Dataset Block Start

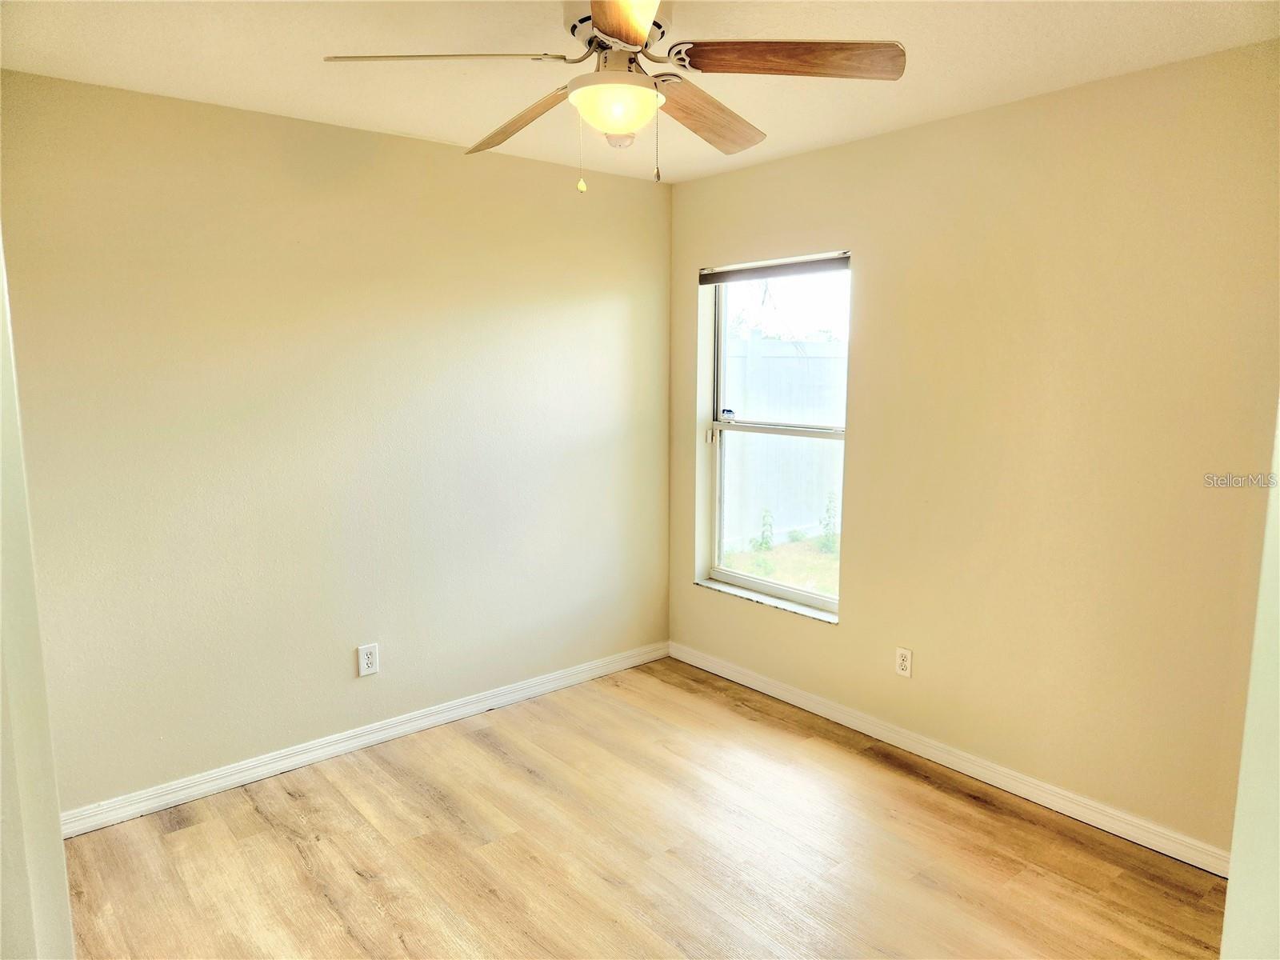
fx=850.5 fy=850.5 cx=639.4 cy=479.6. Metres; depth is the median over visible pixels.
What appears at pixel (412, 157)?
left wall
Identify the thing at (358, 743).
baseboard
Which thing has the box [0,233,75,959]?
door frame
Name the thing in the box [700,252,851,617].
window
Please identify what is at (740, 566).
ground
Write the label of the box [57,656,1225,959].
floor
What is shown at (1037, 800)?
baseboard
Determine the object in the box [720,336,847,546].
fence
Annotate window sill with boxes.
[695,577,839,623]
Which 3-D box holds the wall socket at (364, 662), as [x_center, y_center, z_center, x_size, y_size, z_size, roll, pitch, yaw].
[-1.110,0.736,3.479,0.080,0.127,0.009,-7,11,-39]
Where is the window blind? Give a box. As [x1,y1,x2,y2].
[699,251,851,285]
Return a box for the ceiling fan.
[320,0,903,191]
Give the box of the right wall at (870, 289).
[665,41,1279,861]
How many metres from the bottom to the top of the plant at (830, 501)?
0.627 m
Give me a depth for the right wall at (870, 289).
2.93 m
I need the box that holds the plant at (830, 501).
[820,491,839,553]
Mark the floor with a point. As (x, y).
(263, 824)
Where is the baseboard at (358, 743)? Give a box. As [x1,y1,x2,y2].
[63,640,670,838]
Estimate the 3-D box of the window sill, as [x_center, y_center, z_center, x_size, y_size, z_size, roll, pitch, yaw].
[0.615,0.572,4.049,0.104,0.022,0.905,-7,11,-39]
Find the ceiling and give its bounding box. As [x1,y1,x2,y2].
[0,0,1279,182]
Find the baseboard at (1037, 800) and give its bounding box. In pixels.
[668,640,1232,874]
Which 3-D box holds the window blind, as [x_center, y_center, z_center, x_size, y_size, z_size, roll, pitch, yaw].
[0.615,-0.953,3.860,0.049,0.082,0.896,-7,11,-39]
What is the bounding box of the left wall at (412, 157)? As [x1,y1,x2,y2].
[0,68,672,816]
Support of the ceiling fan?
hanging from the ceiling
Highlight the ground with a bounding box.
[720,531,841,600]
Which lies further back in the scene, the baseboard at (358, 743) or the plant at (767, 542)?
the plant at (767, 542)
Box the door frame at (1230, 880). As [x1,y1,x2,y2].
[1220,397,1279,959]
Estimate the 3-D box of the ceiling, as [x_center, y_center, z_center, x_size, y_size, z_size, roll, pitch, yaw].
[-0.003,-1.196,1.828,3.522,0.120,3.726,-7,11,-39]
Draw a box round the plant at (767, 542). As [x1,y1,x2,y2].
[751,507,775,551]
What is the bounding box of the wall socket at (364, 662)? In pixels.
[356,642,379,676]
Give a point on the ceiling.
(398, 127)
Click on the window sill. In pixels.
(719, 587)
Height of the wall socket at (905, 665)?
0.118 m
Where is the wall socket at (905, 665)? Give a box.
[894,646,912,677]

Dataset Block End

Please make your reply exactly the lines from the one containing "Draw a box round" through the end of the entries above, and nothing more.

Draw a box round the plant at (767, 542). As [x1,y1,x2,y2].
[751,507,775,551]
What is the bounding box of the wall socket at (364, 662)? In pixels.
[356,642,379,676]
Give a point on the ceiling.
(398, 127)
Click on the window sill. In pixels.
(719, 587)
Height of the wall socket at (905, 665)?
0.118 m
Where is the wall socket at (905, 665)? Give a box.
[894,646,912,677]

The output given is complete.